One possible outcome could involve a major shuffle for three district schools.
Children from kindergarten to grade 3 at the Viola Rand School in Bradley may soon have a new home over at Old Town Elementary School.
The proposal, brought on by funding challenges, would effectively remove all classes but Pre-K from the Viola Rand School, which would then be used as office space.
RSU 34 Superintendent Matthew Cyr notes the process is still early and developing, but it’s out of necessity.
“We’re not looking to close the Viola Rand as a school,” Cyr said. “We’re looking to redistrict. This is something that has been done several times over the last decade in response to either changes in enrollment, access to programming, and of course, the pandemic.”
The district has seen a significant enrollment decrease - there are nearly as many kids from pre-k to fifth grade across the district now as there were in just the Old Town Elementary five years ago.
“It’s no mystery - Maine does have the oldest population of any state in our nation,” Cyr said. “Less babies are being born.
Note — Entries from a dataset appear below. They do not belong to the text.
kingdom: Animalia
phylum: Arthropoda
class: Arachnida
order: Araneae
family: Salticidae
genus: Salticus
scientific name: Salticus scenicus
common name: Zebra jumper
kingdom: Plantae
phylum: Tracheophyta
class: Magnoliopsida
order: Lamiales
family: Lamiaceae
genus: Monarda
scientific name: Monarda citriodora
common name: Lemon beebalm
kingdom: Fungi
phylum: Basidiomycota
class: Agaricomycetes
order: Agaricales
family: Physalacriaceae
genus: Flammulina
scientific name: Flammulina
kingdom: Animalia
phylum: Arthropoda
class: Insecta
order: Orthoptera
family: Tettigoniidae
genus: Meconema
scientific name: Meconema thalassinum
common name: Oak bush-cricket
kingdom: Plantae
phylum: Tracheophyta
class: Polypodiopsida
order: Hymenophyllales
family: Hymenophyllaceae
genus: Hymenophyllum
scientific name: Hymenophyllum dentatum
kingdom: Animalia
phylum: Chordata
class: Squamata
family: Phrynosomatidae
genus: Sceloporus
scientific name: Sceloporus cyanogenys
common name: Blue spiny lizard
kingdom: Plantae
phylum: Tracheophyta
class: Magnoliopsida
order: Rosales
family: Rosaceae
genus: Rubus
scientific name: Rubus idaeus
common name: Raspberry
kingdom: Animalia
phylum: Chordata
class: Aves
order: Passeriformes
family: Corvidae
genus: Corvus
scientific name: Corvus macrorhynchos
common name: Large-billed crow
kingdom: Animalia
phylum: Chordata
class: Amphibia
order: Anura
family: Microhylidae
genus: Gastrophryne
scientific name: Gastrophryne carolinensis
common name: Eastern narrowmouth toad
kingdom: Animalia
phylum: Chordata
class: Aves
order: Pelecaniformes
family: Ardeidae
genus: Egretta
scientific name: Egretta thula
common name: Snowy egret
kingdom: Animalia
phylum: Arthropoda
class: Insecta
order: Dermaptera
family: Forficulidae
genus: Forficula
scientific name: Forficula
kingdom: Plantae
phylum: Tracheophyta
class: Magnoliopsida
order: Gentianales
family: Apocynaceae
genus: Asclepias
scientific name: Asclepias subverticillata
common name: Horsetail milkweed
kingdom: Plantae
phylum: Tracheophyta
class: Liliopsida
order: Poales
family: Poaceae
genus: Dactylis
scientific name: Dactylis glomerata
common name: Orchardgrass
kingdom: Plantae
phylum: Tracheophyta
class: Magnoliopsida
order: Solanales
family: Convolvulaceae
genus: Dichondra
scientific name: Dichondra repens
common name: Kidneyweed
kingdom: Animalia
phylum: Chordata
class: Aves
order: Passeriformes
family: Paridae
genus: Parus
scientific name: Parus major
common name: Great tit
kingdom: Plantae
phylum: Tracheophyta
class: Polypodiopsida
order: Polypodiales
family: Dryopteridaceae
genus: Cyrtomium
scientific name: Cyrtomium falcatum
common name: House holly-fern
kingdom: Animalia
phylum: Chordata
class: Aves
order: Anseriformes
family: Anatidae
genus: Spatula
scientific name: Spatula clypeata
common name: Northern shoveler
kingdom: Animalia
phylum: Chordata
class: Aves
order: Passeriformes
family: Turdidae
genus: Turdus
We did look closely at birth rates, we looked at population studies, housing projects, within each of our communities.”
Less students means less funding. Add in the end of several grants, including pandemic funds, plus rising curriculum, facilities and employment costs, and it’s a recipe to leave RSU 34 in the red - unless it takes action.
“We need to have these conversations now, so that we’re making deliberate and thoughtful decisions for the future of our district, and not responding reactively,” Cyr said.
Cyr knows it would be a big change for the Bradley community.
“Small schools do play an important part of communities, and we truly respect that,” Cyr said. “That’s why I believe this is a very sensitive topic for families who that school is near and dear to them.
“Unfortunately, the challenges that we face are an RSU challenge, and not necessarily one of a challenge within one of our communities. And, when we look to the future of how we can create sustainability, and capacity to grow as a district, we have to consider all of our resources, all of our students and all of our communities.”
Officials say it’s too early to know what this plan would mean for teachers’ jobs. Cyr said meetings with potentially affected staff have been ongoing.